Forse il merito è stato anche della corona da 54 denti. Già la volta scorsa vi avevamo raccontato che Tudor e Astana avevano tirato fuori i 56, mentre Malucelli no. In questo caso, l’ingegner Malucelli aveva fatto bene i suoi conti.
«Guardate che qui inizia ad esserci stanchezza e quei rapporti poi li devi girare. In più bisogna valutare la corsa. Qui si fanno volate a 71-72 all’ora e a questa velocità, almeno per me, il 54 è ottimo. Ho girato ad altissime frequenze il 54×1… non è mica un rapportino. Dai 74 all’ora invece serve il 56».
Per carità non eravamo né al Giro d’Italia, né al Tour, ma tre vittorie sono sempre tre vittorie e per di più in una corsa 2.Pro, appena sotto al WorldTour. C’erano alcuni velocisti di rango a partire da De Kleijn e Syritsa. Queste imprese non possono passare inosservate anche altrove: dieci vittorie in stagione, solo Jonathan Milan ne ha ottenute di più: undici.
«Le sue sono vittorie più importanti – ammette Malucelli – però come si dice: uno vale uno. E le mie sono volate». E le volate vanno vinte.
L’urlo di Matteo
Già ieri, dopo la sentita vittoria nella ricorrenza della morte della mamma, Malucelli aveva gridato la rabbia di non essere in un team più grande. Del fatto che De Kleijn al suo fianco guadagnasse oltre dieci volte di più. E oggi ancora tra rabbia, orgoglio e scherzo ha ripetuto: «Se non firmo un contratto entro stasera sego la bici!».
Al tempo stesso però Malucelli è orgoglioso del suo team. Da fuori sembrano molti uniti. Dopo l’arrivo si sono attesi, cercati, abbracciati.

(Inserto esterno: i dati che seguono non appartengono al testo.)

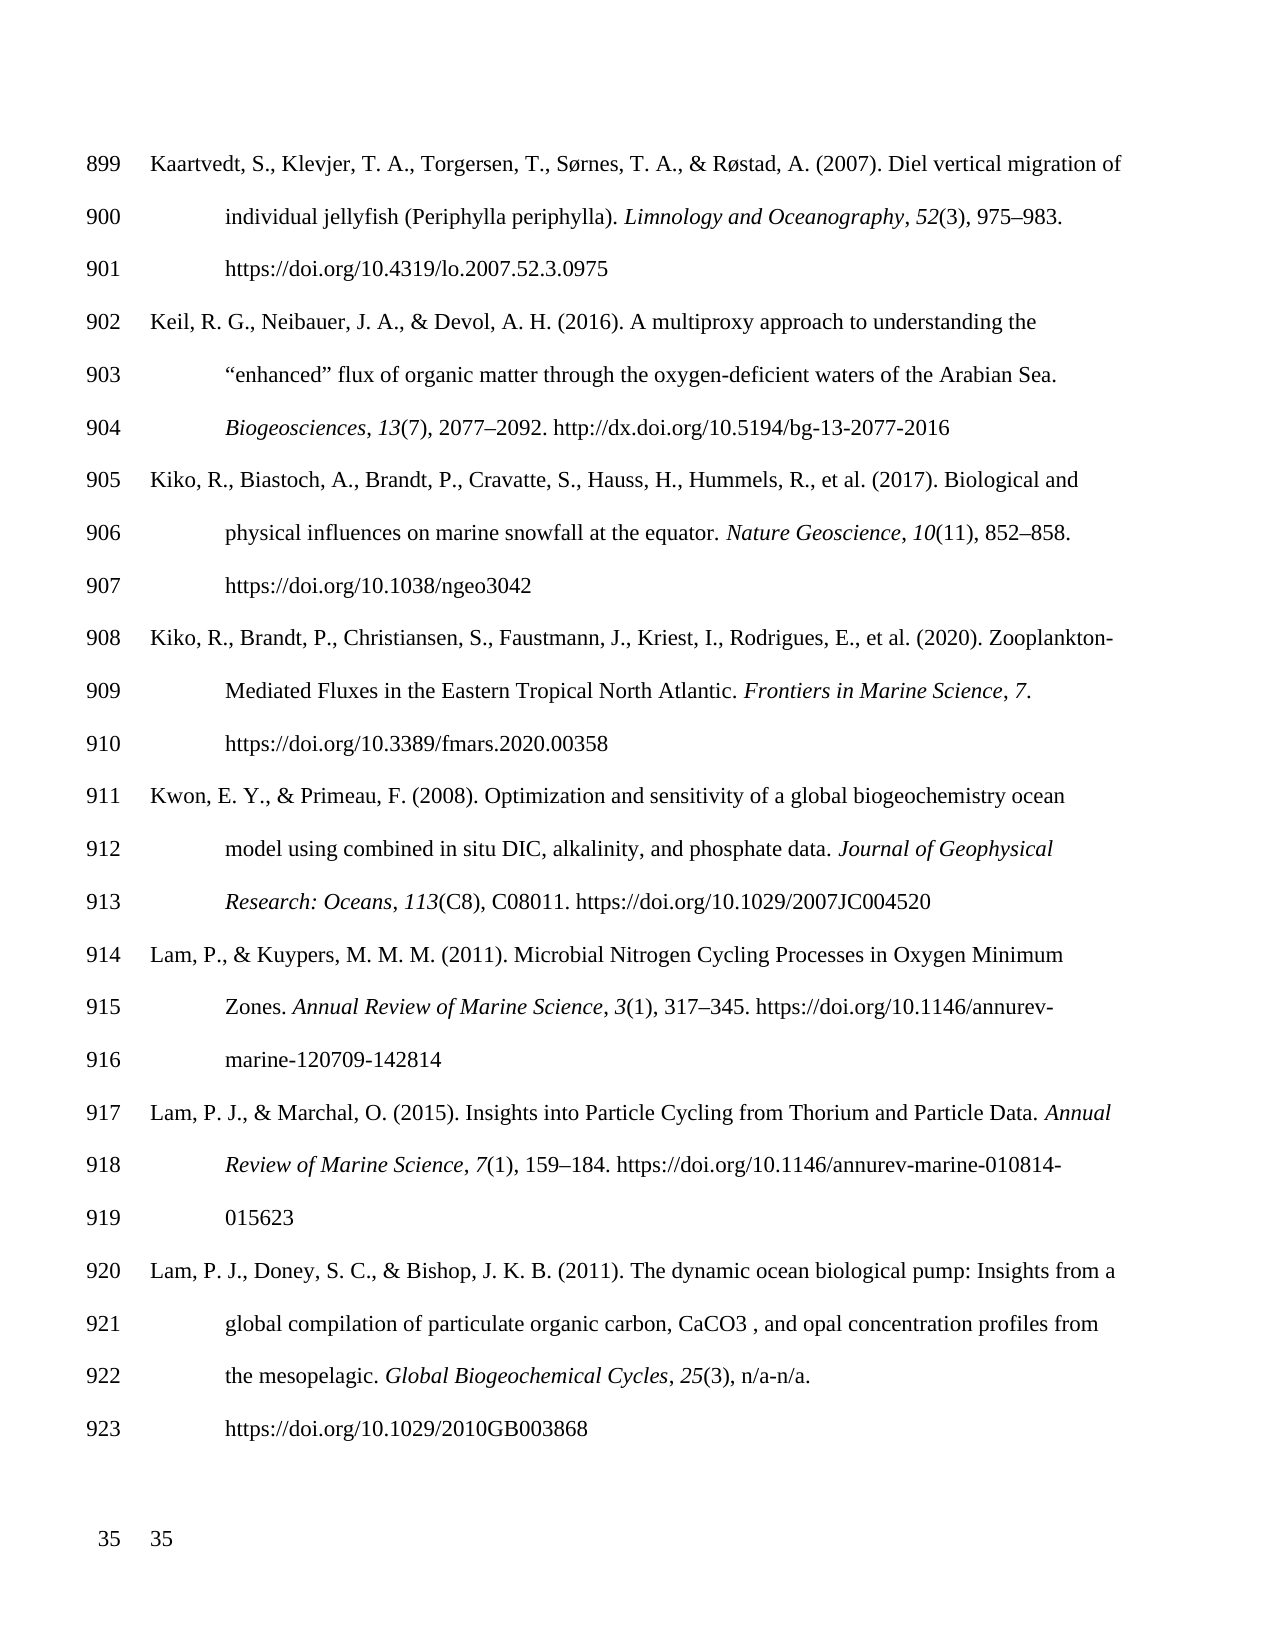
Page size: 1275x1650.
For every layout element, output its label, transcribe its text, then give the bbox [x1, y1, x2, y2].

text Kwon, E. Y., & Primeau, F. (2008). Optimization and sensitivity of a global biogeochemistry ocean model using combined in situ DIC, alkalinity, and phosphate data. Journal of Geophysical Research: Oceans, 113(C8), C08011. https://doi.org/10.1029/2007JC004520 [150, 782, 1125, 914]
text Kiko, R., Brandt, P., Christiansen, S., Faustmann, J., Kriest, I., Rodrigues, E., et al. (2020). Zooplankton-Mediated Fluxes in the Eastern Tropical North Atlantic. Frontiers in Marine Science, 7. https://doi.org/10.3389/fmars.2020.00358 [150, 624, 1125, 756]
text Keil, R. G., Neibauer, J. A., & Devol, A. H. (2016). A multiproxy approach to understanding the “enhanced” flux of organic matter through the oxygen-deficient waters of the Arabian Sea. Biogeosciences, 13(7), 2077–2092. http://dx.doi.org/10.5194/bg-13-2077-2016 [150, 308, 1125, 440]
text Kaartvedt, S., Klevjer, T. A., Torgersen, T., Sørnes, T. A., & Røstad, A. (2007). Diel vertical migration of individual jellyfish (Periphylla periphylla). Limnology and Oceanography, 52(3), 975–983. https://doi.org/10.4319/lo.2007.52.3.0975 [150, 150, 1125, 282]
text Lam, P. J., & Marchal, O. (2015). Insights into Particle Cycling from Thorium and Particle Data. Annual Review of Marine Science, 7(1), 159–184. https://doi.org/10.1146/annurev-marine-010814-015623 [150, 1099, 1125, 1231]
text Lam, P. J., Doney, S. C., & Bishop, J. K. B. (2011). The dynamic ocean biological pump: Insights from a global compilation of particulate organic carbon, CaCO3 , and opal concentration profiles from the mesopelagic. Global Biogeochemical Cycles, 25(3), n/a-n/a. https://doi.org/10.1029/2010GB003868 [150, 1257, 1125, 1441]
text Lam, P., & Kuypers, M. M. M. (2011). Microbial Nitrogen Cycling Processes in Oxygen Minimum Zones. Annual Review of Marine Science, 3(1), 317–345. https://doi.org/10.1146/annurev-marine-120709-142814 [150, 941, 1125, 1072]
text Kiko, R., Biastoch, A., Brandt, P., Cravatte, S., Hauss, H., Hummels, R., et al. (2017). Biological and physical influences on marine snowfall at the equator. Nature Geoscience, 10(11), 852–858. https://doi.org/10.1038/ngeo3042 [150, 466, 1125, 598]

Anche Giovanni Carboni, ritiratosi in seguito ad una caduta, è rimasto in Malesia e oggi che stava meglio è salito in ammiraglia con il direttore sportivo Boaro.
Questa mattina Malucelli e Carboni dicevano come fosse importante aver già vinto. Della tranquillità che ne deriva. «Si corre più leggeri e quando è così non è detto che arrivino altre vittorie», avevano recitato in coro.
Malucelli e il futuro
Matteo Malucelli è del 1993, va per i 32 anni. Non è vecchio, ma neanche più un ragazzino. In carriera ha avuto la sua bella dose di opportunità e sfortune. Androni, Caja Rural, poi il passaggio doloroso alla Gazprom che chiuse. Da lì il bailamme tra squadre più piccole. «Anche se – ci aveva detto Matteo – il team Ukyo è molto ben organizzato. Anche dal punto di vista dei materiali, una delle tre cose che contano nel ciclismo moderno assieme al buon preparatore al nutrizionista».

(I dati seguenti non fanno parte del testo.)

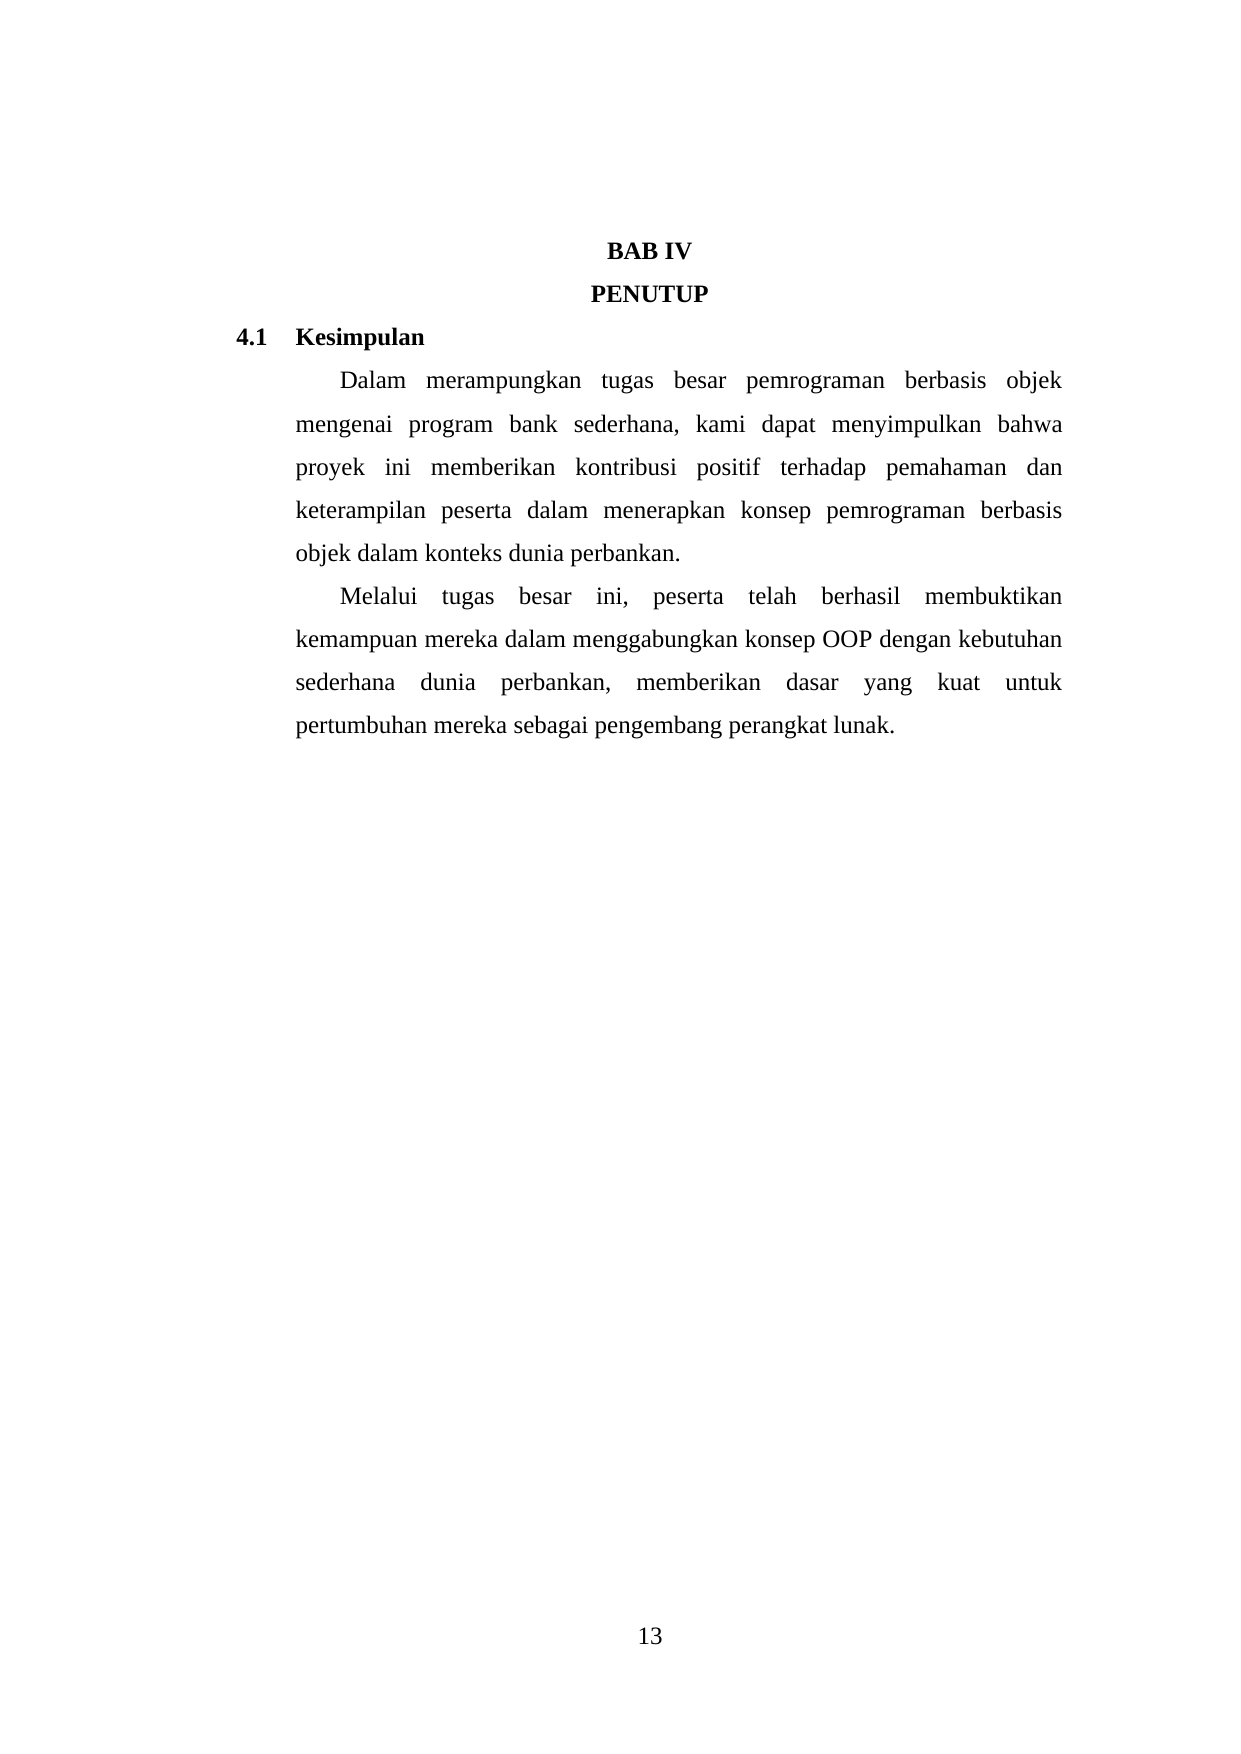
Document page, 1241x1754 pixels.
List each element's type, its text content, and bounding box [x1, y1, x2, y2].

text Melalui tugas besar ini, peserta telah berhasil membuktikan kemampuan mereka dalam menggabungkan konsep OOP dengan kebutuhan sederhana dunia perbankan, memberikan dasar yang kuat untuk pertumbuhan mereka sebagai pengembang perangkat lunak. [295, 581, 1063, 739]
subtitle BAB IV PENUTUP [236, 236, 1063, 308]
subtitle Kesimpulan [236, 322, 1063, 351]
text Dalam merampungkan tugas besar pemrograman berbasis objek mengenai program bank sederhana, kami dapat menyimpulkan bahwa proyek ini memberikan kontribusi positif terhadap pemahaman dan keterampilan peserta dalam menerapkan konsep pemrograman berbasis objek dalam konteks dunia perbankan. [295, 366, 1063, 567]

La professionalità di Malucelli è nota in gruppo. In bici adotta un approccio da ingegnere qual è. E così anche nella vita: fa il saldo tra i giorni fuori casa, i sacrifici che richiede il ciclismo, l’esposizione al rischio stando tante ore in bici, le vittorie e i guadagni.
«No, non ho ancora un contratto per il prossimo anno con una squadra professional o WorldTour – ha detto Malucelli – spero di trovarlo altrimenti potrei anche andare a lavorare. Sono un ingegnere e non ho problemi a trovare un impiego».
Futuro da apripista?
«Mi sento pronto a fare il leader, ma sarei disposto anche a fare l’ultimo uomo. Primo perché con il passare degli anni si perde lo spunto, e poi perché da solo mi so muovere. Guardate anche oggi come è andata. Negli ultimi chilometri ero da solo. Ai meno 3 sono riuscito a prendere la ruota di De Kleijn e non l’ho più mollata. So valutare vento, posizioni, tempi. Oggi i Tudor sono stati perfetti. Sono io che li ho anticipati. Credo, che sarei un buon apripista».
E qui iniziano le considerazioni su chi potrebbe scortare Malucelli. Nomi e profili…
«Sarebbe bello aiutare un giovane». Noi gli suggeriamo proprio Milan. «No – replica lui – Jonathan è troppo alto per me. Credo che per lui anche Consonni sia piccolino. Sapete di chi sarei l’apripista perfetto? Di De Kleijn. E non scherzo. O comunque di un velocista alto al massimo un metro e ottanta. Un Viviani per dire».